Not just any old ruling: Supreme Court decides on M&S rent overpayment
The Supreme Court ruled last week that tenants cannot recover rent paid in advance when they exercise a break clause, unless there’s a provision in the lease that clearly allows such a refund.
This case has gone back and forth through the UK legal system and sets an important precedent. The tenant, Marks & Spencer, had served a break notice on their landlord BNP Paribas ending its lease of head office premises in Paddington. M&S had been required to pay a full quarter’s rent in advance to allow the break clause to be exercised.
M&S subsequently issued court proceedings to recover the amount of quarterly rent that it had “overpaid”. The original High Court decision worked in M&S’ favour and the judge implied a term into the lease allowing M&S to recover the rent paid in advance. As M&S had overpaid to the tune of approximately £1.1 million, the judge saw this as a penalty which helped him imply a term into the lease permitting a refund.
However, BNP Paribas appealed to the Court of Appeal. This time the court found in BNP’s favour and upheld the usual rule that the lease required an express term stating that the tenant would be entitled to a refund of rent. In the absence of this express term, the court could not imply it and M&S wasn’t entitled to receive any rent back.

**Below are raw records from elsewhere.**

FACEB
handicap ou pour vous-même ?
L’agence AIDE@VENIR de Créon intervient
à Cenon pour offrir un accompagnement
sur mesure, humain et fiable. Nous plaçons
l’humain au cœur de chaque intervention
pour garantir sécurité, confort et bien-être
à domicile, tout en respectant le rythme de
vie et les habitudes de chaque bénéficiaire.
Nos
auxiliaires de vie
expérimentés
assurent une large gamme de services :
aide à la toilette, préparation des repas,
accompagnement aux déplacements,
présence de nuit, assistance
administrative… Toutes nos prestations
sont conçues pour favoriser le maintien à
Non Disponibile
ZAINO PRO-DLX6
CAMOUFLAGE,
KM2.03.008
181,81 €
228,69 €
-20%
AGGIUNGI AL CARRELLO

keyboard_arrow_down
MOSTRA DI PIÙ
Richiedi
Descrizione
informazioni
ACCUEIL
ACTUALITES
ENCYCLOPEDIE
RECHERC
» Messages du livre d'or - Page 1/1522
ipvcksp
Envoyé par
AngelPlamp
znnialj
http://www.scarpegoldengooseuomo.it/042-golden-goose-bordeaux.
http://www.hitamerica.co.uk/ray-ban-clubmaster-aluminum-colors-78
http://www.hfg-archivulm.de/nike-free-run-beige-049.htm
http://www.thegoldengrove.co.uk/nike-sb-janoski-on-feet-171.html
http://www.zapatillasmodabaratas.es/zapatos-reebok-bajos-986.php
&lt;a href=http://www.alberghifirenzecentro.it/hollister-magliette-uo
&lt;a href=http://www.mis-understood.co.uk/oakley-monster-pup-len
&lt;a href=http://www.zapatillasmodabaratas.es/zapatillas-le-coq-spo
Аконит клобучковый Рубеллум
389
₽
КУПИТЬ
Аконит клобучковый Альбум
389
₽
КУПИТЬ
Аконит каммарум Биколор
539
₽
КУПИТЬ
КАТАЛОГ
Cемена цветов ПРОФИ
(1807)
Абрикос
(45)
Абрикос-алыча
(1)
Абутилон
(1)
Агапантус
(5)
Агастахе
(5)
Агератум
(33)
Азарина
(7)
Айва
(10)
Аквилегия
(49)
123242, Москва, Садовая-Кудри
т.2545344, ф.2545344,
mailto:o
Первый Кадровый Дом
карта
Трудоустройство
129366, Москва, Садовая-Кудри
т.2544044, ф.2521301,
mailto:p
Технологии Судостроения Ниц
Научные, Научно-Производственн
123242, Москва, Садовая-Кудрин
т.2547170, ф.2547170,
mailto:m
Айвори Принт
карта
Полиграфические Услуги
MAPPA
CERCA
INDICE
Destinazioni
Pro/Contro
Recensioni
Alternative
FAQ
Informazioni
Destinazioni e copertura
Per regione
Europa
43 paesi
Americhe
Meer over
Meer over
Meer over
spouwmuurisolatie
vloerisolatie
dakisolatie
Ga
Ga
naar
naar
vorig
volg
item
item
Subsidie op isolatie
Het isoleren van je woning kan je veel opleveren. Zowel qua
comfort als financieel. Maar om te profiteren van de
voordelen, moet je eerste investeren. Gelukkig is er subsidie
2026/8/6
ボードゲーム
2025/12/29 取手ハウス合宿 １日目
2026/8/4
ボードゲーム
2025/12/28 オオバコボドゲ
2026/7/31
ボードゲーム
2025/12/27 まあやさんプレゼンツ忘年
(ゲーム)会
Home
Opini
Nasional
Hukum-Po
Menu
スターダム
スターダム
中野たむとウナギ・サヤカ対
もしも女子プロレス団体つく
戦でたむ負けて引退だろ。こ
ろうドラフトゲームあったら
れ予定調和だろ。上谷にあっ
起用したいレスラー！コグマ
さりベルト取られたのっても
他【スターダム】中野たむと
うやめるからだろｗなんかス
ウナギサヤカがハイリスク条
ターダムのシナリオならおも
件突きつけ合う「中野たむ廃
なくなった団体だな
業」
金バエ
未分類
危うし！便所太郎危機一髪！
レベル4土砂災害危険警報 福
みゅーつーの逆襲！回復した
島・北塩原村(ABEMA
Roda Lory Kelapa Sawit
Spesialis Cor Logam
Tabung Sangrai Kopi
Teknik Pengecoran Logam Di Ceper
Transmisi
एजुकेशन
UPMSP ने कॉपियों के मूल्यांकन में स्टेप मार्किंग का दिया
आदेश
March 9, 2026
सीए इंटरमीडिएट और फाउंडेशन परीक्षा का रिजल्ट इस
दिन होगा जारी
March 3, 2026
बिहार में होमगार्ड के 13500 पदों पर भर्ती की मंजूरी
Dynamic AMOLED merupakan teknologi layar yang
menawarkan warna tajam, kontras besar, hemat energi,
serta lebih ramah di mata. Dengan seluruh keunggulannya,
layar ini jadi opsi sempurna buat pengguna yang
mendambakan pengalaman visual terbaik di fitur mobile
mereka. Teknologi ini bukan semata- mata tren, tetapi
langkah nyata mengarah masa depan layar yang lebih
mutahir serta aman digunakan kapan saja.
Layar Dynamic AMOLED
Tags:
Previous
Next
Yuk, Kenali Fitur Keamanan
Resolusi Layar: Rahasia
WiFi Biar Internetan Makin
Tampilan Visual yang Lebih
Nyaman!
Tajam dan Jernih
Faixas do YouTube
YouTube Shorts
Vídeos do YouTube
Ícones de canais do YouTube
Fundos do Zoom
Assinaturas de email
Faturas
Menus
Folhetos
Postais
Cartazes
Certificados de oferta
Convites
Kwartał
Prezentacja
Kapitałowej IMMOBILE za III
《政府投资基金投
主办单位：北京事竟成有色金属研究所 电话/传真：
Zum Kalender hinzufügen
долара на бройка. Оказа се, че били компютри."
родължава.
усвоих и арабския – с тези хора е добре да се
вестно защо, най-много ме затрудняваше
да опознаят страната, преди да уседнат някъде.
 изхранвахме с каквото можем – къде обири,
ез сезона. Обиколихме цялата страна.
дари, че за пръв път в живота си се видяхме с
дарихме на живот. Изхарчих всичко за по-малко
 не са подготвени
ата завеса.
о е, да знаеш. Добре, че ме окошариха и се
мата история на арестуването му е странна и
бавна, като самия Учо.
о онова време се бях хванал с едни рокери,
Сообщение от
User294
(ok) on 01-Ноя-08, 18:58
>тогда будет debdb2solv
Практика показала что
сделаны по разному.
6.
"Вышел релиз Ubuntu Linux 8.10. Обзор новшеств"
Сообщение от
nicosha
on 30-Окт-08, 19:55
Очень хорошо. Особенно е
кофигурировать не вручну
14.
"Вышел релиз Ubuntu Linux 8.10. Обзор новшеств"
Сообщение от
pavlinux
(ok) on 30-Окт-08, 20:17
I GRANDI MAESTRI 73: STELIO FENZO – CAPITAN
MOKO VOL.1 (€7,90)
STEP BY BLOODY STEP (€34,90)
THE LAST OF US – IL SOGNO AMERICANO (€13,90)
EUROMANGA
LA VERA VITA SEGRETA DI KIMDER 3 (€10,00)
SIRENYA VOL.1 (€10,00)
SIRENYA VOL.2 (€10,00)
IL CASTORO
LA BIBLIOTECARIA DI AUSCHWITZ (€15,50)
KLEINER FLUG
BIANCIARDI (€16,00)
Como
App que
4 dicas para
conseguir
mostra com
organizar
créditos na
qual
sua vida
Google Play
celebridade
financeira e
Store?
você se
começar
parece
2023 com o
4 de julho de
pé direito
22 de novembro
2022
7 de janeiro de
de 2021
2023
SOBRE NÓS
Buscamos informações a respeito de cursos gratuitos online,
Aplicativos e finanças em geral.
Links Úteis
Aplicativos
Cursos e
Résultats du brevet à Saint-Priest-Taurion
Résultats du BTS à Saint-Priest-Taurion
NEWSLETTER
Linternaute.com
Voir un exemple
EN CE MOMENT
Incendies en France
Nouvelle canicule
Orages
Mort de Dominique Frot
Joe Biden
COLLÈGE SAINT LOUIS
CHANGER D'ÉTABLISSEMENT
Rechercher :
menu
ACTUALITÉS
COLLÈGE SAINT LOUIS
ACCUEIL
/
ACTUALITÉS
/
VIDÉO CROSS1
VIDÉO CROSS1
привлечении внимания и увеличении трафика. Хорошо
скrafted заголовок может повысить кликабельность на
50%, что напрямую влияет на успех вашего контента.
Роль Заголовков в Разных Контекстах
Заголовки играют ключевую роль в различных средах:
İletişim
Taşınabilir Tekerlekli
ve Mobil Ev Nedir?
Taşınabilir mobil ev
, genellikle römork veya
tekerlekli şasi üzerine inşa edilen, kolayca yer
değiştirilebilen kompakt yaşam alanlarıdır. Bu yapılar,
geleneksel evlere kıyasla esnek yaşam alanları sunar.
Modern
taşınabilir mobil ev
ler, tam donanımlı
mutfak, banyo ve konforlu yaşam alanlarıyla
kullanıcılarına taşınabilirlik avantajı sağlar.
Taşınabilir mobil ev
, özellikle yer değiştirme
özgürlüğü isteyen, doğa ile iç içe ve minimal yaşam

Last week, the Supreme Court upheld the Court of Appeal’s decision. It would be wrong to imply a term into the lease that a landlord and tenant intended something different to what was expressly written in the lease.
The message is now clear for tenants. In order to claw back any rent paid in advance on service of a break clause, there must be a clear wording in the lease which states something along the lines of “the landlord will refund a proportion of rent from the break date up to the next rent payment date.”
In the absence of such wording, you could end up in the position of M&S and lose out on rent to the tune of £1.1 million.